La Ley del Comercio, uno de los proyectos más relevantes impulsados por el Govern, ya es una realidad. El pleno el Parlament aprobó ayer la Ley con los votos a favor del Pacte y con la abstención del PP a una parte del articulado. Otros artículos de la ley, en cambio, fueron votados en contra por los populares. La patronal del comercio acudió al Parlament para escuchar el debate.
El artículo que provocó las mayores discusiones fue la obligación que incluye la Ley de Comercio para que los establecimientos con más de tres empleados deban atender en catalán a los consumidores.
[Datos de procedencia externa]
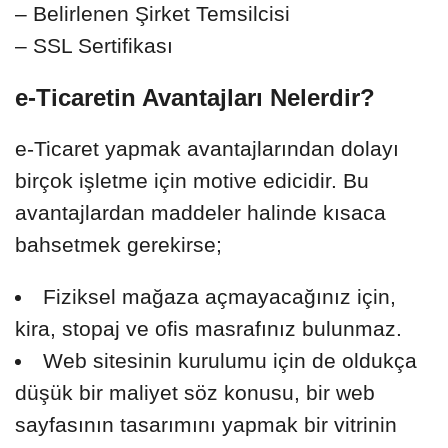
– Belirlenen Şirket Temsilcisi
– SSL Sertifikası
e-Ticaretin Avantajları Nelerdir?
e-Ticaret yapmak avantajlarından dolayı
birçok işletme için motive edicidir. Bu
avantajlardan maddeler halinde kısaca
bahsetmek gerekirse;
Fiziksel mağaza açmayacağınız için,
kira, stopaj ve ofis masrafınız bulunmaz.
Web sitesinin kurulumu için de oldukça
düşük bir maliyet söz konusu, bir web
sayfasının tasarımını yapmak bir vitrinin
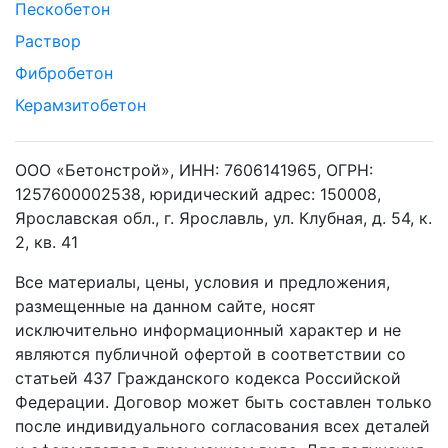
Пескобетон
Раствор
Фибробетон
Керамзитобетон
ООО «Бетонстрой», ИНН: 7606141965, ОГРН:
1257600002538, юридический адрес: 150008,
Ярославская обл., г. Ярославль, ул. Клубная, д. 54, к.
2, кв. 41
Все материалы, цены, условия и предложения,
размещенные на данном сайте, носят
исключительно информационный характер и не
являются публичной офертой в соответствии со
статьей 437 Гражданского кодекса Российской
Федерации. Договор может быть составлен только
после индивидуального согласования всех деталей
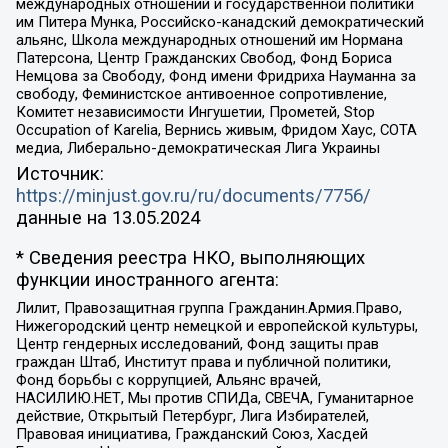
международных отношений и государственной политики
им Питера Мунка, Российско-канадский демократический
альянс, Школа международных отношений им Нормана
Патерсона, Центр Гражданских Свобод, Фонд Бориса
Немцова за Свободу, Фонд имени Фридриха Науманна за
свободу, Феминистское антивоенное сопротивление,
Комитет независимости Ингушетии, Прометей, Stop
Occupation of Karelia, Вернись живым, Фридом Хаус, СОТА
медиа, Либерально-демократическая Лига Украины
Источник:
https://minjust.gov.ru/ru/documents/7756/
данные на
13.05.2024
* Сведения реестра НКО, выполняющих
функции иностранного агента:
Лилит, Правозащитная группа Гражданин.Армия.Право,
Нижегородский центр немецкой и европейской культуры,
Центр гендерных исследований, Фонд защиты прав
граждан Штаб, Институт права и публичной политики,
Фонд борьбы с коррупцией, Альянс врачей,
НАСИЛИЮ.НЕТ, Мы против СПИДа, СВЕЧА, Гуманитарное
действие, Открытый Петербург, Лига Избирателей,
Правовая инициатива, Гражданский Союз, Хасдей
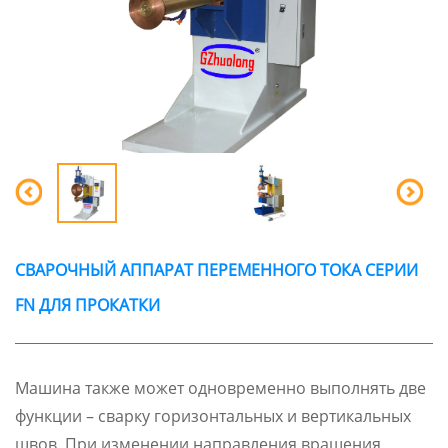
СВАРОЧНЫЙ АППАРАТ ПЕРЕМЕННОГО ТОКА СЕРИИ
FN ДЛЯ ПРОКАТКИ
Машина также может одновременно выполнять две
функции – сварку горизонтальных и вертикальных
швов. При изменении направления вращения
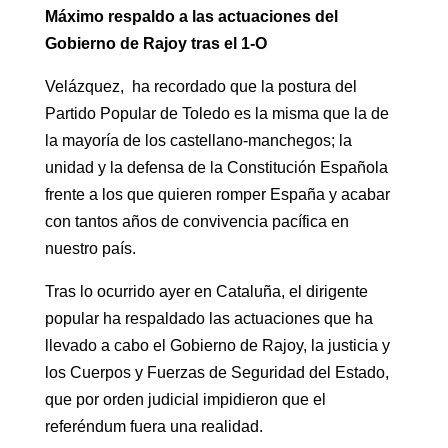
Máximo respaldo a las actuaciones del
Gobierno de Rajoy tras el 1-O
Velázquez, ha recordado que la postura del
Partido Popular de Toledo es la misma que la de
la mayoría de los castellano-manchegos; la
unidad y la defensa de la Constitución Española
frente a los que quieren romper España y acabar
con tantos años de convivencia pacífica en
nuestro país.
Tras lo ocurrido ayer en Cataluña, el dirigente
popular ha respaldado las actuaciones que ha
llevado a cabo el Gobierno de Rajoy, la justicia y
los Cuerpos y Fuerzas de Seguridad del Estado,
que por orden judicial impidieron que el
referéndum fuera una realidad.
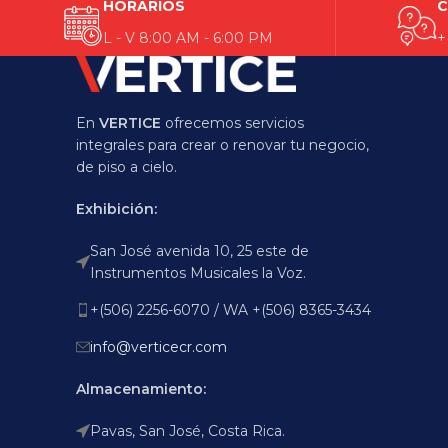
HORARIOS
C
L - V 8:00 AM - 6:00 PM
+
En
VERTICE
ofrecemos servicios
integrales para crear o renovar tu negocio,
de piso a cielo.
Exhibición:
San José avenida 10, 25 este de
Instrumentos Musicales la Voz.
+(506) 2256-6070 / WA +(506) 8365-3434
info@verticecr.com
Almacenamiento:
Pavas, San José, Costa Rica.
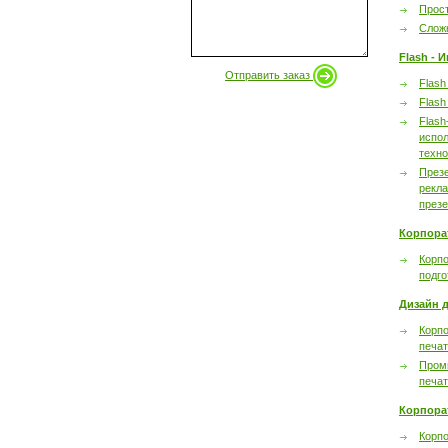
Прост
Сложн
Flash - 
Отправить заказ
Flash
Flash
Flash
испол
техно
През
рекл
през
Корпора
Корпо
подго
Дизайн д
Корпо
печа
Пром
печа
Корпора
Корп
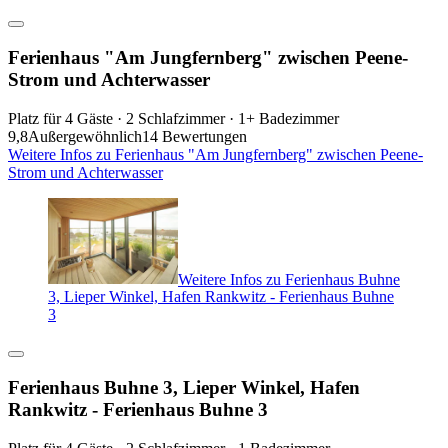
Ferienhaus "Am Jungfernberg" zwischen Peene-
Strom und Achterwasser
Platz für 4 Gäste · 2 Schlafzimmer · 1+ Badezimmer
9,8
Außergewöhnlich
14 Bewertungen
Weitere Infos zu Ferienhaus "Am Jungfernberg" zwischen Peene-
Strom und Achterwasser
Weitere Infos zu Ferienhaus Buhne
3, Lieper Winkel, Hafen Rankwitz - Ferienhaus Buhne
3
Ferienhaus Buhne 3, Lieper Winkel, Hafen
Rankwitz - Ferienhaus Buhne 3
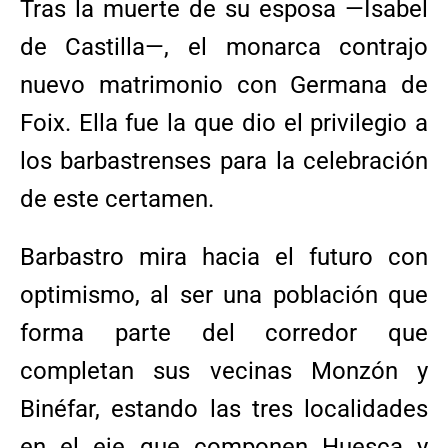
Tras la muerte de su esposa —Isabel
de Castilla—, el monarca contrajo
nuevo matrimonio con Germana de
Foix. Ella fue la que dio el privilegio a
los barbastrenses para la celebración
de este certamen.
Barbastro mira hacia el futuro con
optimismo, al ser una población que
forma parte del corredor que
completan sus vecinas Monzón y
Binéfar, estando las tres localidades
en el eje que componen Huesca y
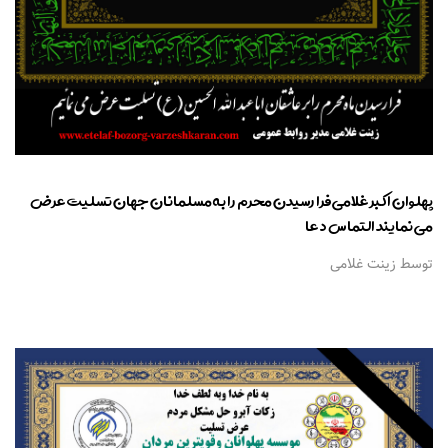
پهلوان اکبر غلامی فرا رسیدن محرم را به مسلمانان جهان تسلیت عرض
می نمایند التماس دعا
توسط زینت غلامی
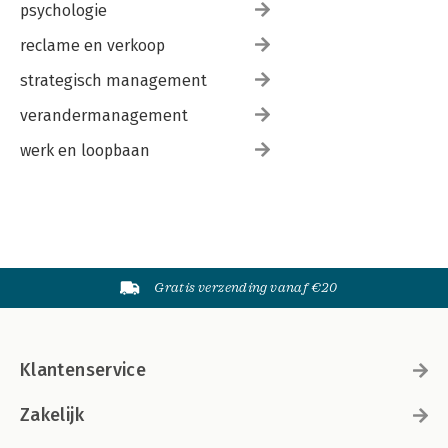
psychologie
reclame en verkoop
strategisch management
verandermanagement
werk en loopbaan
Gratis verzending vanaf €20
Klantenservice
Zakelijk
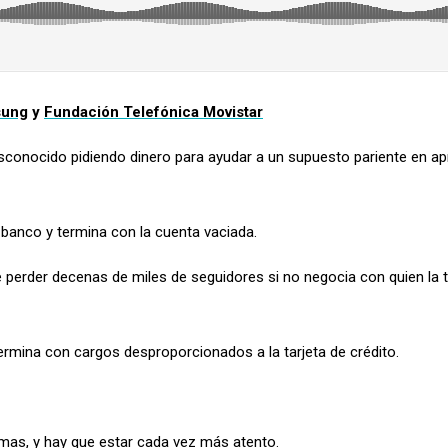
ung
y
Fundación Telefónica Movistar
onocido pidiendo dinero para ayudar a un supuesto pariente en ap
 banco y termina con la cuenta vaciada.
 perder decenas de miles de seguidores si no negocia con quien la 
termina con cargos desproporcionados a la tarjeta de crédito.
emas, y hay que estar cada vez más atento.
Los partidos del Pacte prometieron que esta norma, que entrará en vigor en enero del 2003, se aplicaría «sin traumas ni imposiciones». Precisamente, el diputado del PP Gaspar Oliver cuestionó esta imposición que prevé la Ley de Comercio, aunque se mostró a favor de introducir el uso del catalán en los comercios. «Estamos en contra de un artículo que vaya por la vía de la imposición», planteó Gaspar Oliver.
El primer punto es el de derechos lingüísticos que señala que los establecimientos con más de tres empleados deberán poder atender en catalán al cliente que lo desee. Los carteles, excepto marcas estarán redactados al menos en catalán.
El segundo punto corresponde a los horarios de apertura. Cada comerciante podrá determinarlo entre las 07'00 horas y las 23'00 horas, siempre que no se superen las 72 horas semanales y las doce diarias. Este punto y el anterior no se aplicarán hasta 2003.